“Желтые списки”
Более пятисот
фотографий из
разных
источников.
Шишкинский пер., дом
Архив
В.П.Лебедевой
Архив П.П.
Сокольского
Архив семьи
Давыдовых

==

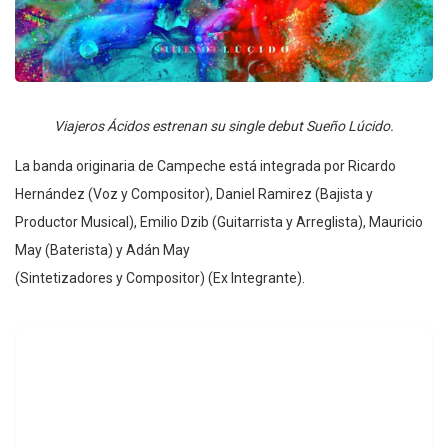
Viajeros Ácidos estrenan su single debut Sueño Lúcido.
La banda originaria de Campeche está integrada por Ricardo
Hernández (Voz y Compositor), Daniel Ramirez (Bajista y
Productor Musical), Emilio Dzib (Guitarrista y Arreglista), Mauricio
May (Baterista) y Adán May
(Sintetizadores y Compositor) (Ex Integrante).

--

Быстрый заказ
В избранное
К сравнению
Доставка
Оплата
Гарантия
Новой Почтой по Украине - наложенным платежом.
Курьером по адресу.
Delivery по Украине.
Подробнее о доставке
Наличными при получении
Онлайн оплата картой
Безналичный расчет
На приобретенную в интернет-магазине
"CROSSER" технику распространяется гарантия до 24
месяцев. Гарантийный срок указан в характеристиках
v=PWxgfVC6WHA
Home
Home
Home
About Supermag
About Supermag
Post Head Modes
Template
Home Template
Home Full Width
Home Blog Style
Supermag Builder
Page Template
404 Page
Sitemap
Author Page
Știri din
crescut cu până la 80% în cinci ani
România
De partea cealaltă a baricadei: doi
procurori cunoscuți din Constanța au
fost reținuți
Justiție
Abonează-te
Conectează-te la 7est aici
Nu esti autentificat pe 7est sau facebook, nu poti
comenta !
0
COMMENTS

**Task prompt**
Copy the lines word for word, beginning at the line that contains "Viajeros Ácidos estrenan" and stopping after the line that contains "May (Baterista) y Adán May".

**Your solution**
Viajeros Ácidos estrenan su single debut Sueño Lúcido.
La banda originaria de Campeche está integrada por Ricardo
Hernández (Voz y Compositor), Daniel Ramirez (Bajista y
Productor Musical), Emilio Dzib (Guitarrista y Arreglista), Mauricio
May (Baterista) y Adán May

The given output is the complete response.